A intervenção militar dos EUA e da ONU na Somália foi um fracasso e não impediu o islamista al-Shabab de continuar a aterrorizar a população.
“Os EUA têm tentado combater al-Shabab com a força militar há 15 anos, e não funcionou — pode até ter prolongado o conflito” (Sarah Harrison, do International Crisis Group, ao New York Times, em 16 de maio).
Mais recentemente, al-Shabab parece ter conseguido controlar novas áreas na Somália, que corre o risco de se tornar um novo Afeganistão, onde os níveis de segurança alimentar afundaram a um ritmo terrível, deixando metade da população com fome aguda.

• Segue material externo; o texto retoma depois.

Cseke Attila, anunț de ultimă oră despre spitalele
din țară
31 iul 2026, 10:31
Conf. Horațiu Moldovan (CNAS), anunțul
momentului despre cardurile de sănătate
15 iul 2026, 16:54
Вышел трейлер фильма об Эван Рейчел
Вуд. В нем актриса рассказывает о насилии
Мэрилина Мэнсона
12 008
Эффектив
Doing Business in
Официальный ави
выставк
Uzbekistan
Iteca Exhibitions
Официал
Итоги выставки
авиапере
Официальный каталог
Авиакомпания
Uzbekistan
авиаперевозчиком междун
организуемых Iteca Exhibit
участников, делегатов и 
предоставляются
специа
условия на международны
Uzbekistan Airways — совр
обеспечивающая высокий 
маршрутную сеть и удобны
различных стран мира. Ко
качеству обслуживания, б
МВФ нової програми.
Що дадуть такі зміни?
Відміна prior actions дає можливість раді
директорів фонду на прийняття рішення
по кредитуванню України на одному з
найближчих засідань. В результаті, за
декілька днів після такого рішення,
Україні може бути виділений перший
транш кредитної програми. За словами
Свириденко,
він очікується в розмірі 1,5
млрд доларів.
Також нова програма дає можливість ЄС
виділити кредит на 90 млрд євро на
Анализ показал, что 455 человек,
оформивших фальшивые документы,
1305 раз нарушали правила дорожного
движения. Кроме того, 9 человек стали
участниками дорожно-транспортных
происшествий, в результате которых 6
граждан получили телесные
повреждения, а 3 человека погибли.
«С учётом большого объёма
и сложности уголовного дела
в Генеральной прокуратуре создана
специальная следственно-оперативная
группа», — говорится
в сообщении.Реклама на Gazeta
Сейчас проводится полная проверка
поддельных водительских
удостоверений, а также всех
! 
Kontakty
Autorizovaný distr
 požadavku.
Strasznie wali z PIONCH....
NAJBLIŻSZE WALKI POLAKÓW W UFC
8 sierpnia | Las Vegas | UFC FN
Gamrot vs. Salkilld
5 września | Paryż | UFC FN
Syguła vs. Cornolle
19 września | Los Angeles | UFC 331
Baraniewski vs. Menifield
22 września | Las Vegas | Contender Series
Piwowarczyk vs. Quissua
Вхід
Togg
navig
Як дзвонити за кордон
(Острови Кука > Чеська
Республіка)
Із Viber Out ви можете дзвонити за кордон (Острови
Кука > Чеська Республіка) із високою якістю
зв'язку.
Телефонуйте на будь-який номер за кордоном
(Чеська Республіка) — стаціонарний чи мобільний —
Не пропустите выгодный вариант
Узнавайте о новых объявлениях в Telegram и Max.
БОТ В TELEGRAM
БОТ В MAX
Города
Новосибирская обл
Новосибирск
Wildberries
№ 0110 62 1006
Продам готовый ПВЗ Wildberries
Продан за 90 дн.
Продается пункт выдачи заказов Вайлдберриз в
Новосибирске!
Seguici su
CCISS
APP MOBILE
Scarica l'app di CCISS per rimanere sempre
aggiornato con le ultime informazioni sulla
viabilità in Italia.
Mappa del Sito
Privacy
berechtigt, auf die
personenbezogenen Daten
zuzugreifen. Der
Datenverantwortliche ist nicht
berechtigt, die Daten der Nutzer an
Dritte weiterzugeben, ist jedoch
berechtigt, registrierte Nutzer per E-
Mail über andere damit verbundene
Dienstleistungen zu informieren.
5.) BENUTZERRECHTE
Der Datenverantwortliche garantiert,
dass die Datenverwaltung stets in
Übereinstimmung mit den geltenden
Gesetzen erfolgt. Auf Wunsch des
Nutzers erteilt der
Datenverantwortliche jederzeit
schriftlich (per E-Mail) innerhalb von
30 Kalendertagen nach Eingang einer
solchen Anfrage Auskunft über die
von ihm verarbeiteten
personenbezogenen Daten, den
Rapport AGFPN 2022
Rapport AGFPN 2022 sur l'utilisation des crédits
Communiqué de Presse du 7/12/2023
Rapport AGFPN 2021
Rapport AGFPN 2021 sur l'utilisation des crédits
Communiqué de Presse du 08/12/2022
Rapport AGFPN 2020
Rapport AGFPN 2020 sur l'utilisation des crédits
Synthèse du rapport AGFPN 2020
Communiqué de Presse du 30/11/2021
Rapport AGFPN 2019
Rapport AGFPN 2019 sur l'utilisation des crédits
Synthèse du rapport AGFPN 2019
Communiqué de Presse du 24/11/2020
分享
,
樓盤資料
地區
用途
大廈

Apenas a luta contra o capitalismo pode colocar fim na crise
Como sempre, as massas africanas pagam o maior preço pela crise e pela guerra do imperialismo internacional. Só uma luta unida dos trabalhadores e dos pobres contra a divisão política e as políticas de governo do imperialismo e do capitalismo doméstico para uma transformação socialista internacional do continente pode traçar um caminho longe da opressão, pilhagem e desastres que fazem da vida um pesadelo sem fim no continente africano.